Puis, repentante, et me prenant des mains la tête de Bouddha, qu'elle posa sur la cheminée avec cette précaution qu'on a toujours lorsqu'un malheur est arrivé:

—Oh! vois-tu, j'en pleurerais!

Et elle allait pleurer, elle pleurait. Il y avait deux grosses larmes dans ses yeux. J'essayais de la consoler, tout en ramassant les débris de Bouddha, mais je n'y avais pas le coeur. Le massacre de cet innocent me navrait. Je cherchais des plaisanteries, je n'en trouvais pas.

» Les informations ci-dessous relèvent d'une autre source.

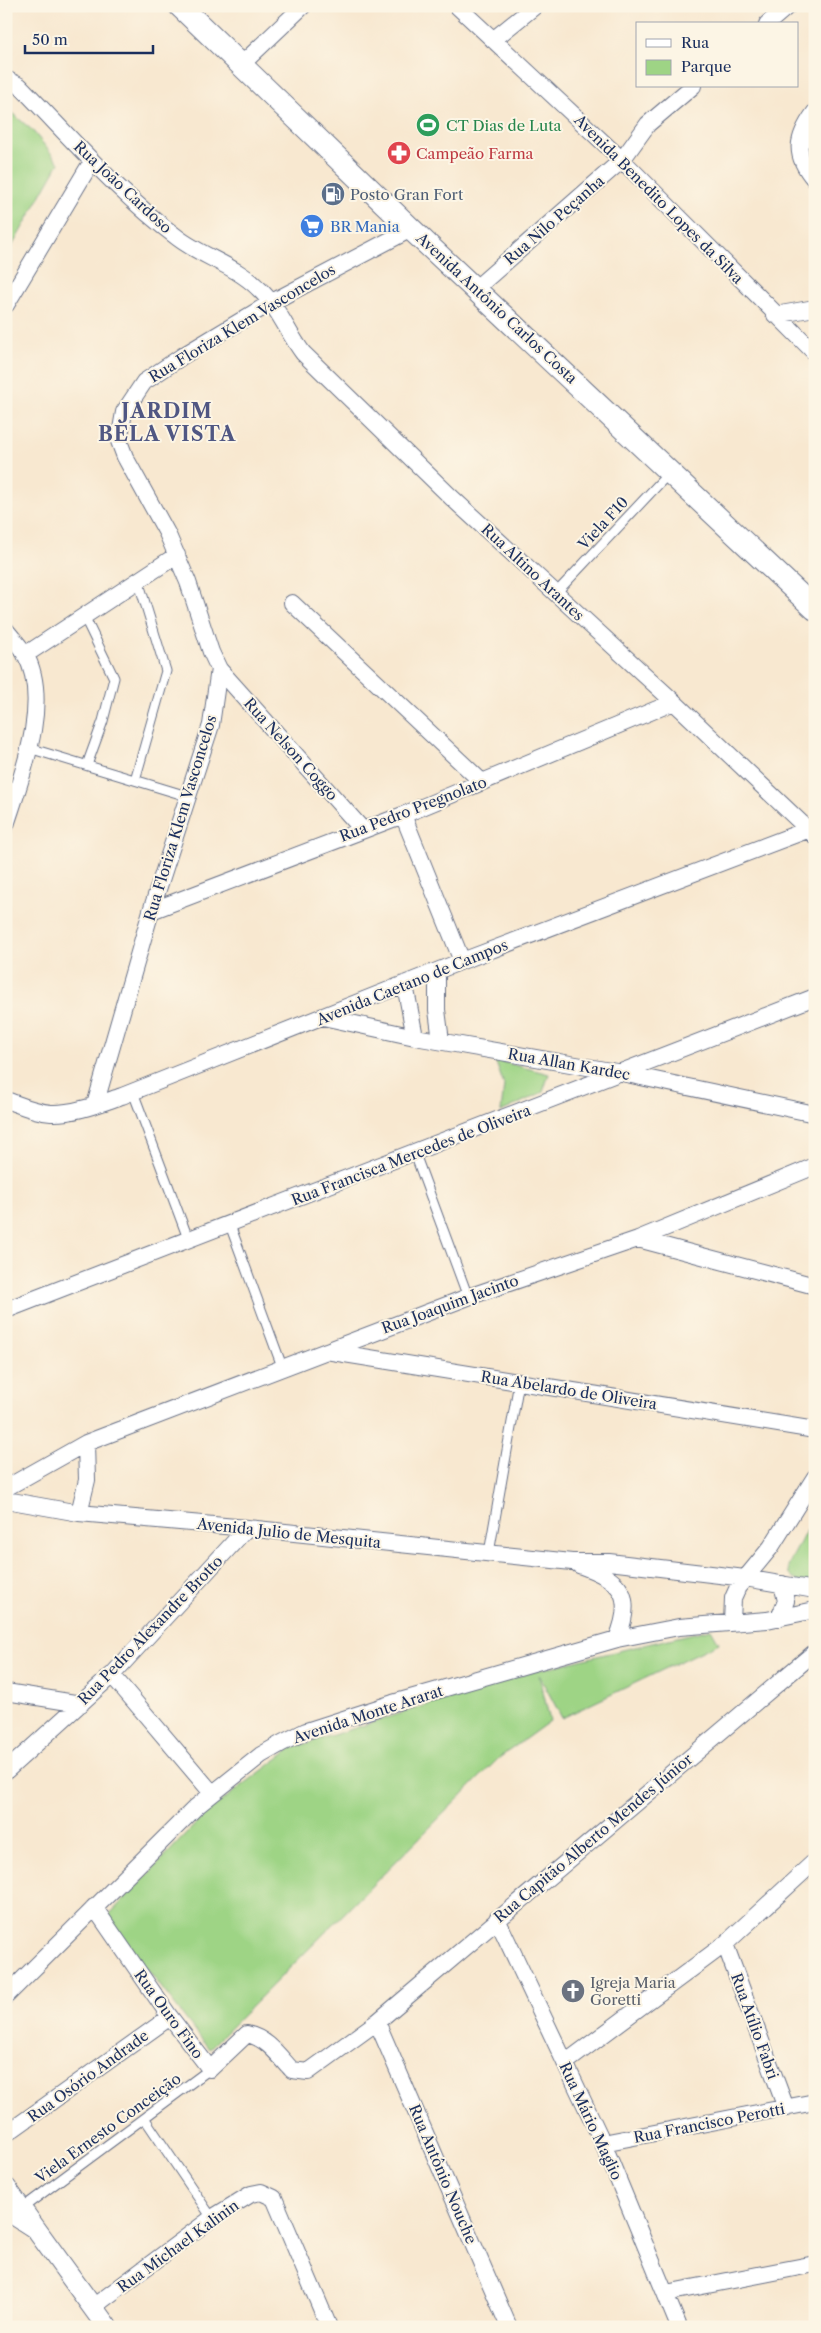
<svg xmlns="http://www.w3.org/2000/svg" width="821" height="2333" font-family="'Libre Caslon Text',serif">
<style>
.green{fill:#9ed485;stroke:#5c8272}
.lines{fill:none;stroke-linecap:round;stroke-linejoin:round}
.service-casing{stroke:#687086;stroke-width:11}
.minor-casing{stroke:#687086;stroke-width:18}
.tertiary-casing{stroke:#687086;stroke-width:22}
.secondary-casing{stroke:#687086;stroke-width:24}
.service{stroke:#fff;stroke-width:9}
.minor{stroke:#fff;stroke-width:16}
.tertiary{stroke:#fff;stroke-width:20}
.secondary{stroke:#fff;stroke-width:22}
.labels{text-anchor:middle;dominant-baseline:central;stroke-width:4;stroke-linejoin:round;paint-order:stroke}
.leisure-label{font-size:15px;fill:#27864d;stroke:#fcf5e5;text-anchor:start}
.health-label{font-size:15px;fill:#be3a42;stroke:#fcf5e5;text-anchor:start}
.street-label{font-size:15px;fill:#1b2f5e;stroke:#fcf5e5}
.service-label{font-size:15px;fill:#4e5e75;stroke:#fcf5e5;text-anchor:start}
.shop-label{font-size:15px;fill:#366cbe;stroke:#fcf5e5;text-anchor:start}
.worship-label{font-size:15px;fill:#5b616d;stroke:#fcf5e5;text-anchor:start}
.district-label{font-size:20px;font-weight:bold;letter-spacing:1px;fill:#505783;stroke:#fcf5e5}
</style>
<rect width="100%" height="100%" fill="#fcf5e5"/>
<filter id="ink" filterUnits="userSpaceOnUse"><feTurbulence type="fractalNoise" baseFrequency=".02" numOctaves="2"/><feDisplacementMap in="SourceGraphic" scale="10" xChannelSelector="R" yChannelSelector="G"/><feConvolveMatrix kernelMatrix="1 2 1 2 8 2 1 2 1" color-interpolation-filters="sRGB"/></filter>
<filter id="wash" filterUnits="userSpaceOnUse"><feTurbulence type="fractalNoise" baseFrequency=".0096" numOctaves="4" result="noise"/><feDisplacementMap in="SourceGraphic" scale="20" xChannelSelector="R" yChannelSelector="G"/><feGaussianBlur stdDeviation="1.12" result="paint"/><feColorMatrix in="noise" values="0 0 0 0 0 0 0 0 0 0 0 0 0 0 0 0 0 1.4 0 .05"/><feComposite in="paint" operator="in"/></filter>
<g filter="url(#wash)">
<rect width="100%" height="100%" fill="#f8e8d0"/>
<path class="green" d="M6,108L32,130L59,163L6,257Z
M495,1060L549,1074L543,1092L501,1112L504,1085Z
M815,1513V1581L798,1582L789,1574L788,1566Z
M711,1629L719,1643L562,1718L539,1675L550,1721L499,1758L209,2049L107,1917L207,1812L292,1748L538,1670Z"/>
</g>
<g filter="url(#ink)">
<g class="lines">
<g class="service-casing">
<path id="service" d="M798,145L815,139
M556,593L670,472
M84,616L114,678L103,721L87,765
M29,748L187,796
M135,780L166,671L138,580
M133,1092L189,1241
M415,1154L468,1297
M230,1225L283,1369
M489,1553L519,1382
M145,2119L212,2218
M21,2209L210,2069"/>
</g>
<g class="minor-casing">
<path id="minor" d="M457,6L622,160L815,353
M767,24L788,6
M493,40L535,6
M242,64L303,6
M6,79L20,86C71,138 119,194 178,238C203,257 236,266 258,288C278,306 287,332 303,353L451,497L674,702L815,836
M815,112C796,138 793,155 815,180
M475,289L622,160L648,124L693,86
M6,305L92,161
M775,315L815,308
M292,603L482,782
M6,630C12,638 20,646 25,654C52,701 21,778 6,825
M25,655L177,555
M219,669L362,829
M403,815L462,961
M151,911L403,815L674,702
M437,972V1010L441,1041
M405,985L415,1037
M323,1017L415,1037L622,1073L815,1114
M6,1100C20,1105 35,1112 51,1113C74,1114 101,1103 122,1096L462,961L815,827
M95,1105L151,911L211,725L219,669L211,652L188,582L167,533L125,457L119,441L124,412L144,382L184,355L272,302L411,229
M638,1239L815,1286
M6,1310L815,997
M326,1351L815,1430
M6,1488L86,1443L468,1297L638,1239L815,1166
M6,1500L79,1513L247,1528L572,1562H609L745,1578L815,1590
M79,1513L87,1480L86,1443
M579,1565C622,1580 635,1595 617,1639
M779,1618L786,1601L782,1584
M732,1623L733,1598L738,1587L771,1547L815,1477
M112,1675L212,1793
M6,1692L81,1704
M6,1771L112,1675L247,1528
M94,1907L170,2017L210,2069L247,2034C267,2038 279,2056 292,2070L308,2072L377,2022L815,1652
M497,1919L603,2143L679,2327
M725,1944L786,2108
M6,1996L196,1807L261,1755L282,1743L306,1731L393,1703L617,1639L679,1627L767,1620L815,1610
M377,2022L509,2327
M565,2063L725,1944L815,1861
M6,2134L170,2017
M603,2143L815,2102
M6,2212L34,2230
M666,2293L815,2264
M93,2307L212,2218L251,2194L261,2192L274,2198L329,2327"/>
</g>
<g class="tertiary-casing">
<path id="tertiary" d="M6,2188L107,2327"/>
</g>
<g class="secondary-casing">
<path id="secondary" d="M180,6L411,229L815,609"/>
</g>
<use href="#service" class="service"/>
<use href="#minor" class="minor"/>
<use href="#tertiary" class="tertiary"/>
<use href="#secondary" class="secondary"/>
</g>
</g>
<defs>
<g id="stadium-disc" transform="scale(1.25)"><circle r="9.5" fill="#2e9e5b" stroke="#fcf5e5"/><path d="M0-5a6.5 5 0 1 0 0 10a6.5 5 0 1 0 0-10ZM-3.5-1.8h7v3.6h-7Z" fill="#fff"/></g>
<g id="pharmacy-disc" transform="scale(1.25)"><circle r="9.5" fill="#e0444e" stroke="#fcf5e5"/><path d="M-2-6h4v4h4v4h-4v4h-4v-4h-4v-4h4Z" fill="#fff"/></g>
<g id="fuel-disc" transform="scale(1.25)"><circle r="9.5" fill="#5c6f8a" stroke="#fcf5e5"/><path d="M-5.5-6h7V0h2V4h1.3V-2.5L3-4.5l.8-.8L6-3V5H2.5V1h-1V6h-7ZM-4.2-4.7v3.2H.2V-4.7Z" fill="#fff"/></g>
<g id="supermarket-disc" transform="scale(1.25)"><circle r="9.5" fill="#3f7fe0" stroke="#fcf5e5"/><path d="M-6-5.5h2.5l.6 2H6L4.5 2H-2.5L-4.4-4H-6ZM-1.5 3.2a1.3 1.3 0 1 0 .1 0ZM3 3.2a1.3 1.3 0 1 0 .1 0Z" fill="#fff"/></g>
<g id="church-disc" transform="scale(1.25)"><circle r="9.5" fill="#6b7280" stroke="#fcf5e5"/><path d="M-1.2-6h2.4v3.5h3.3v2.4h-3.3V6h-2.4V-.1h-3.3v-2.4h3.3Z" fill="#fff"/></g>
</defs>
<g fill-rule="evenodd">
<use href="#stadium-disc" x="428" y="125"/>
<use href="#pharmacy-disc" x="399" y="153"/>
<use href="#fuel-disc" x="333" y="194"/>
<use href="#supermarket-disc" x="312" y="226"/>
<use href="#church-disc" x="573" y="1991"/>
</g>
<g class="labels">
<g class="leisure-label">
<text x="446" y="125">CT Dias de Luta</text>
</g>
<g class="health-label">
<text x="416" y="153">Campeão Farma</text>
</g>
<g class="street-label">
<text transform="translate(123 187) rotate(43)">Rua João Cardoso</text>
<text transform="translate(659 199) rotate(45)">Avenida Benedito Lopes da Silva</text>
<text transform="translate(554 220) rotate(-41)">Rua Nilo Peçanha</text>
<text transform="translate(497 308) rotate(43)">Avenida Antônio Carlos Costa</text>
<text transform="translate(242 323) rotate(-31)">Rua Floriza Klem Vasconcelos</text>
<text transform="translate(603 523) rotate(-47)">Viela F10</text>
<text transform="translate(533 572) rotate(43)">Rua Altino Arantes</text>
<text transform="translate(291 749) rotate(48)">Rua Nelson Coggo</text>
<text transform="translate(413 809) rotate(-21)">Rua Pedro Pregnolato</text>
<text transform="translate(180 818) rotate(-73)">Rua Floriza Klem Vasconcelos</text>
<text transform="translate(412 982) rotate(-22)">Avenida Caetano de Campos</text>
<text transform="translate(569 1064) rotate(10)">Rua Allan Kardec</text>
<text transform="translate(411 1155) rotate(-21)">Rua Francisca Mercedes de Oliveira</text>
<text transform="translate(450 1304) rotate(-20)">Rua Joaquim Jacinto</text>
<text transform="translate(569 1390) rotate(9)">Rua Abelardo de Oliveira</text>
<text transform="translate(289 1533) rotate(6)">Avenida Julio de Mesquita</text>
<text transform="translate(150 1630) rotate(-46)">Rua Pedro Alexandre Brotto</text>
<text transform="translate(368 1714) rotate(-18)">Avenida Monte Ararat</text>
<text transform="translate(593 1838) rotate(-40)">Rua Capitão Alberto Mendes Júnior</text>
<text transform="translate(169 2014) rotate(54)">Rua Ouro Fino</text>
<text transform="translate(755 2026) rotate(70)">Rua Atílio Fabri</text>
<text transform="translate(88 2076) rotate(-36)">Rua Osório Andrade</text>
<text transform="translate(591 2121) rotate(65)">Rua Mário Maglio</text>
<text transform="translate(709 2123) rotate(-11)">Rua Francisco Perotti</text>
<text transform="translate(108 2128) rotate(-36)">Viela Ernesto Conceição</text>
<text transform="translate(443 2174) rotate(67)">Rua Antônio Nouche</text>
<text transform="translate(178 2246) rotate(-36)">Rua Michael Kalinin</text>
</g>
<g class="service-label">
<text x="350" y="194">Posto Gran Fort</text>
</g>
<g class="shop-label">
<text x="330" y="226">BR Mania</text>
</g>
<g class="worship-label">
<text x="590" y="1982">Igreja Maria<tspan x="590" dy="17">Goretti</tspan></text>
</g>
<g class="district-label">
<text x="167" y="411">JARDIM<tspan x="167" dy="23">BELA VISTA</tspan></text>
</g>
</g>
<rect width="821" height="2333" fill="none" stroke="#fcf5e5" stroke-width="25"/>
<rect x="636" y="22" width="162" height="65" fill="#fcf5e5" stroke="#a2a6af"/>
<rect x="646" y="39" width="25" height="8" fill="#ffffff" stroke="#a2a6af"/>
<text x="681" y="48" font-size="15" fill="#1b2f5e">Rua</text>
<rect x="646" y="60" width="25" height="15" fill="#9ed485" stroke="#a2a6af"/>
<text x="681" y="72" font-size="15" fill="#1b2f5e">Parque</text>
<path d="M25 45v8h128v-8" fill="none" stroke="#1b2f5e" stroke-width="2.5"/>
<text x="32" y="45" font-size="15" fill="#1b2f5e" stroke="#fcf5e5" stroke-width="4" paint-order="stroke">50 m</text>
</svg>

—Qu'est-ce que tu veux, Antonia? Il n'y a pas qu'un Bouddha au monde, je t'en déterrerai un autre!

—Ce ne sera pas celui-là, dit-elle.

Jamais elle n'avait eu autant de justesse d'esprit, Antonia. C'était un peu tard, mais c'était fort juste: «Ce ne sera pas celui-là!»

Et celui-là faisait si bien sur la cheminée! L'or rouge s'harmonisait avec les soieries des Kakémonos. La taille de Bouddha était proportionnée avec les figurines japonaises qui grimaçaient drôlement, çà et là, sur les étagères et les meubles. Il était vraiment le centre, le président de ce congrès de dieux et de demi-dieux du pays bleu. Antonia, calmée, désolée, muette, restait comme abêtie devant sa victime. Elle était, comme la petite mousmée de l'opérette, veuve de ce Bouddha qu'elle avait exterminé!